Germany places almost all of Czech Republic on list of risk areas, save for two regions

Only travelers from two Czech regions are permitted to travel to Germany without a negative COVID-19 test


Written by ČTK Published on 24.09.2020 08:45:00 (updated on 24.09.2020) Reading time: 2 minutes

Berlin, Sept 23 (CTK correspondent) - Germany has put almost all of the Czech Republic on its list of risk areas in terms of the COVID-19 epidemic, with the exception of the Ústí (north Bohemia) and Moravia-Silesia regions, the Robert Koch Institute has announced.

The new regulation was made based on a joint decision of Germany's Health, Interior and Foreign Ministries today.

The border between the Czech Republic and Germany remains open, but stricter quarantine measures are in place, meaning travelers must provide a negative COVID-19 test or quarantine in Germany with a subsequent testing. A fine of up to several thousands of euros has been set for violations. Exempted from the requirements are cross-border commuters and truck drivers.

The Czech ambassador to Germany, Tomáš Kafka, told CTK he has received confirmation from the German Foreign Ministry that Germany is not interested in introducing border checks despite the rising number of risk regions in Czechia.

Until today, only Prague and the Central Bohemia region were on the German list.

"Germany's decision regarding the travels is ultimately softer, with some exemptions, than we first sought. Not the whole Czech Republic will be labelled risky, the Ústí and Moravia-Silesia regions remain safe. Those commuting to work in Germany and those returning home [in transit through the country] need not be afraid," Czech Foreign Minister Tomáš Petříček tweeted earlier this evening.

Kafka said Germany assesses the situation in terms of individual regions, not countries as a whole.

"Our German partners have confirmed to me that Germany is determined to keep to the regional principle and distinguish [between regions] to the maximum possible extent," Kafka said.

"It is important for us to maintain Germany's confidence, which we enjoy," Kafka said, adding that he does not expect Germany to raise the frequency of its random checks along the border of Bavaria and Saxony with Czechia.

"Our conversations with partners in Berlin, Saxony and Bavaria have showed that the German side trusts us and considers Czech travelers to be as disciplined and responsible as those from Belgium or France, for example," Kafka said.

The question of the exemption of commuters remains open. "The German side takes the issue very earnestly," Kafka said, adding that a possible toughening of the travel rules by Germany would be done in way that would disturb commuters' life to the least possible extent.

To appear on Germany's list of risk countries, a state has to exceed the level of 50 new coronavirus cases per 100,000 inhabitants in the past seven days.

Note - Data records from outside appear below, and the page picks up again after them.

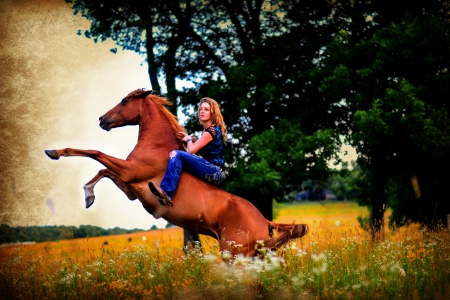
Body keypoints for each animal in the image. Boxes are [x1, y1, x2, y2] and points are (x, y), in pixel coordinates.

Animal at [44, 88, 308, 256]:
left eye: (125, 101)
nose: (101, 119)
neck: (158, 146)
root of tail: (265, 221)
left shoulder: (130, 172)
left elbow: (94, 152)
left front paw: (53, 151)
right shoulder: (130, 188)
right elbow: (102, 169)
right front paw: (88, 196)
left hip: (235, 254)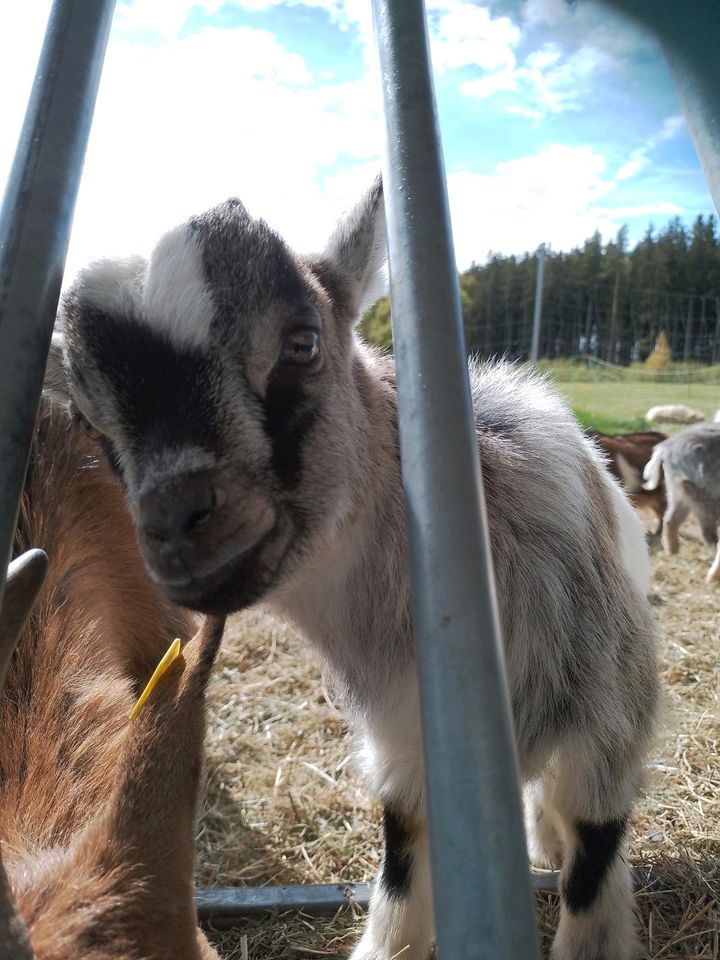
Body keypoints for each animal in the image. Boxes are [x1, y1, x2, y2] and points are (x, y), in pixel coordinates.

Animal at [60, 182, 660, 960]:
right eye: (87, 418)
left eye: (303, 342)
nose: (173, 524)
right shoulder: (403, 735)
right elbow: (402, 850)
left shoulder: (609, 720)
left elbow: (593, 861)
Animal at [644, 422, 720, 584]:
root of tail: (665, 448)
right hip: (702, 497)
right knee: (709, 536)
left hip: (677, 490)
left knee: (669, 520)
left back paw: (672, 553)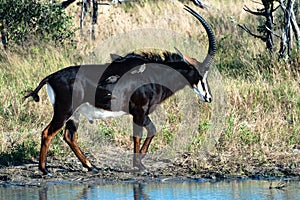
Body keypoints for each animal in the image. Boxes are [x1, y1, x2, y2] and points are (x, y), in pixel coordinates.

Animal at [23, 5, 216, 175]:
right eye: (201, 73)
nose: (208, 97)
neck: (152, 75)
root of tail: (51, 77)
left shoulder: (141, 113)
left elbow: (151, 131)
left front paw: (139, 162)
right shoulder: (139, 111)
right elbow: (141, 134)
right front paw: (140, 166)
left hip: (74, 114)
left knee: (69, 136)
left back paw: (91, 166)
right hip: (64, 111)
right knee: (47, 133)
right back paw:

Another criterion is the current epidemiological situation in the assessed country. If, for example, its number of new cases is rising sharply, Germany may assess the country as risk-posing although its week-long number of new cases per 100,000 inhabitants has not reached the above limit.

People can travel to Germany from the regions which Berlin labelled as risk. On people's arrival from such regions, Germany requires a negative test for COVID-19 or quarantine with a subsequent test in Germany. Exempted from these requirements are truck drivers and people commuting to work across the border, unless they have symptoms of COVID-19.

Along with the Czech regions, Germany today put some regions in Denmark, France, Croatia, the Netherlands, Austria, Portugal, Romania, Slovenia and Hungary on its list of risk areas, along with Irish capital Dublin.